AS TOUGH AS OLD BOOTS
AS TOUGH AS OLD BOOTS
In 1975, Ellis Brigham received an unusual letter. Stamped with a Norwegian postmark, enclosed was simply a cheque for £30 and a piece of paper with a hastily drawn outline of a foot. 40 years later, the sender of that curious piece of mail, John Burnham recounts the story behind it...
"In the summer of 1975 I was on an expedition to the Lyngen Alps in Arctic Norway. There were 6 of us from Cambridge University studying melt water streams, scree and climbing the odd mountain when we wanted a break. Not long into the expedition, my walking boots gave out completely (apparently scrambling up down scree the whole time is not great for walking boots) and I left them on a remote col and had to resort to the only other shoes I had with me: a pair of Dunlop 'Green Flash' tennis shoes. Fortunately it was largely dry and they were fine for leaping from rock to rock for a while.'
"I walked out from our camp to the nearest village on the coast which I knew had a post office. Walking out there and back again took all day. I sent a letter to Ellis Brigham (from whom various members of the expedition had purchased equipment and recommended as 'THE mountaineering shop'). I enclosed a piece of paper on which I had drawn a line round my foot, gave the size and also measured over the top of it. I asked Ellis Brigham to send some boots as quickly as possible to fit those dimensions and enclosed a cheque for £30 (which was approximately right) and said I would settle the difference on my return, and waited, hoping for the best.'
"I walked out again once and disappointingly nothing had arrived. But, a few days later and on my second walk out, the boots were there and fitted perfectly. It was a great relief to have suitable mountain footwear again!'
"By this point, the expedition was close to its end so the boots were worn but not extensively. They were, at my request, semi-rigid mountaineering boots, and although I have gone hill and mountain walking ever since, I have done no more mountaineering. Semi rigids are not ideal for walking and trekking so instead I have used them for the odd heavy task in the garden and to wear round resort every time I go skiing.

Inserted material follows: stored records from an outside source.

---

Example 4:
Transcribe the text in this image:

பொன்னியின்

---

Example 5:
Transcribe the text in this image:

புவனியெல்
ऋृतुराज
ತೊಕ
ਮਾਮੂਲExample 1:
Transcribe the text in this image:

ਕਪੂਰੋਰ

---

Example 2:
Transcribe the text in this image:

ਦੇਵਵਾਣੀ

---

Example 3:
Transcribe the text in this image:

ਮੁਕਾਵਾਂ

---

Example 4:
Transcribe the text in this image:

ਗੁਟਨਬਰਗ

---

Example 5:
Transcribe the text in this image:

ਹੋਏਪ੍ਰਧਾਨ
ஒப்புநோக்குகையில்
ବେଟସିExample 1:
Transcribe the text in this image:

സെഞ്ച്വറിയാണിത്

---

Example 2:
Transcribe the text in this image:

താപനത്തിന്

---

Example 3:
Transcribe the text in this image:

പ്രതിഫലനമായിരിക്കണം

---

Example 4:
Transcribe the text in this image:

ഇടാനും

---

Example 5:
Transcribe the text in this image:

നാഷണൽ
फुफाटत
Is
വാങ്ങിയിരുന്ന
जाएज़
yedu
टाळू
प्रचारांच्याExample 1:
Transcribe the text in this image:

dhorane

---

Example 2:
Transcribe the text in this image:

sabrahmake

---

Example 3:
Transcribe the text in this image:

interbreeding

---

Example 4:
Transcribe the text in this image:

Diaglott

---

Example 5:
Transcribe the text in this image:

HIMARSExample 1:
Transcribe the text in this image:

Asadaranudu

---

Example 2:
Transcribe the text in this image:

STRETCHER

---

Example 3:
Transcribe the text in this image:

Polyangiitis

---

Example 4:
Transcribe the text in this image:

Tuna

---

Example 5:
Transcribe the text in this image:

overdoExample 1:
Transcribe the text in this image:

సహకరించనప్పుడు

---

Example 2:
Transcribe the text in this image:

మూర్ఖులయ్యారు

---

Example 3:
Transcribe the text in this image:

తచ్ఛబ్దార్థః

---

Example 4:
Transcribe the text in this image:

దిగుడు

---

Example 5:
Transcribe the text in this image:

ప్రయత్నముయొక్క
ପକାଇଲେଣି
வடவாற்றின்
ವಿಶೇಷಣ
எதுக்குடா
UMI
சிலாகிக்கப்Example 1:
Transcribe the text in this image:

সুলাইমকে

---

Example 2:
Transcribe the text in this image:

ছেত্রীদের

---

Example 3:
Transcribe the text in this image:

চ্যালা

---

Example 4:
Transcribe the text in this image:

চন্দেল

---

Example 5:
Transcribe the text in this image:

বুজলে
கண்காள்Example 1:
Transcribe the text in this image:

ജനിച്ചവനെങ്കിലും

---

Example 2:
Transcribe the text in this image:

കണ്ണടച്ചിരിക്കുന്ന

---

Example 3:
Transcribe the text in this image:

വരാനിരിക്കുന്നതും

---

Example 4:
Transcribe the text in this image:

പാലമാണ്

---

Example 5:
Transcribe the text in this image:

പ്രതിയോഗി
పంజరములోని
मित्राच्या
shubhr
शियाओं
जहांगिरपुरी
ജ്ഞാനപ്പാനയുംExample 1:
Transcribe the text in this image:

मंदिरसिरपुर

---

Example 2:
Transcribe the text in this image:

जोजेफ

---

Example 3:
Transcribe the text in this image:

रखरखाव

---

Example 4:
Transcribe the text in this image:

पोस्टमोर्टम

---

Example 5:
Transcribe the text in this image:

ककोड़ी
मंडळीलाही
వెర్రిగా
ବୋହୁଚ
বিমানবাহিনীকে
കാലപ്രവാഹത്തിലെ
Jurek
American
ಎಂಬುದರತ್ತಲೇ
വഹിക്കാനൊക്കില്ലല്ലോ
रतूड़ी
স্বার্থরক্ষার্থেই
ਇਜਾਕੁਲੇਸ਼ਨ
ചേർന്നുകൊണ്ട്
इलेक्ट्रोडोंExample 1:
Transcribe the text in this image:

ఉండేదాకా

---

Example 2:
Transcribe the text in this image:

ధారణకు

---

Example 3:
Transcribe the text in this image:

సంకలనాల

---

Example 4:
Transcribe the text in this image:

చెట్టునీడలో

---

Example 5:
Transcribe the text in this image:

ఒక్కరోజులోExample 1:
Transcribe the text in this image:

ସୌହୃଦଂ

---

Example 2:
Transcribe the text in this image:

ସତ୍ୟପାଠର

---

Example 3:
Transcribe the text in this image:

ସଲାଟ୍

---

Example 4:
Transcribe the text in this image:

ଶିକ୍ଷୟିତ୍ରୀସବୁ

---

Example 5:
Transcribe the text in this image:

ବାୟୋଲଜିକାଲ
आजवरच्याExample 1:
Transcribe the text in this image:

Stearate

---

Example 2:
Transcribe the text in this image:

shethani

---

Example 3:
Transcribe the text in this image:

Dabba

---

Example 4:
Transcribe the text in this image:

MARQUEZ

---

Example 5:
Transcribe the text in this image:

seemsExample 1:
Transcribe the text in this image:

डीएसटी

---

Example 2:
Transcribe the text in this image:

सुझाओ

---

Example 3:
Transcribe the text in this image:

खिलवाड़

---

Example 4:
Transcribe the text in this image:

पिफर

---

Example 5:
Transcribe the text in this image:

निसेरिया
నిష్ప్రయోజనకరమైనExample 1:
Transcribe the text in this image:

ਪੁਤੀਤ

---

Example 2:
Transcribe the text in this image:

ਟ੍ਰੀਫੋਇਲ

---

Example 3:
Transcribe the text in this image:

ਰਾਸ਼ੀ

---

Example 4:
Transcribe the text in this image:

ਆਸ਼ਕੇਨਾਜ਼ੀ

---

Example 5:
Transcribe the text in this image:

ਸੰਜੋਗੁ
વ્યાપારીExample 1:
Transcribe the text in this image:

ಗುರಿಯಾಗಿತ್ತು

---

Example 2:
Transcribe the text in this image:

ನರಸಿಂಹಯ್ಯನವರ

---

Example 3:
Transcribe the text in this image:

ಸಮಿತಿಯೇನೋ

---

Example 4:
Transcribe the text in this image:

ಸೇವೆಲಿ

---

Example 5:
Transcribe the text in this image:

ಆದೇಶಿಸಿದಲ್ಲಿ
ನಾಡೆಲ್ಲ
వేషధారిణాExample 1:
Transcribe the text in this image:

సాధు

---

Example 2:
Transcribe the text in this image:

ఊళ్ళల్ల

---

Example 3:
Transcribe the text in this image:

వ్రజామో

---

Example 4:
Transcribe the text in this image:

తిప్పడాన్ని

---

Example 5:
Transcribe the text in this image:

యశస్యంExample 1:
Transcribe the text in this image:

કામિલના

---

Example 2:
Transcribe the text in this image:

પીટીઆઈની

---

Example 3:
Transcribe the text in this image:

In fact, I am currently skiing in the Alps and for the journey out and around the ski resort in the evening I wear the boots, which are still in remarkably good condition. The Vibram soles are in almost perfect condition. The main leather of the boots is also still excellent. The thin, soft leather just round the ankle is the only part that has deteriorated!'
"It was an example of wonderful service by Ellis Brigham and remains a demonstration of the quality of the boots Ellis Brigham chose to send, which are now very close to their 40th anniversary."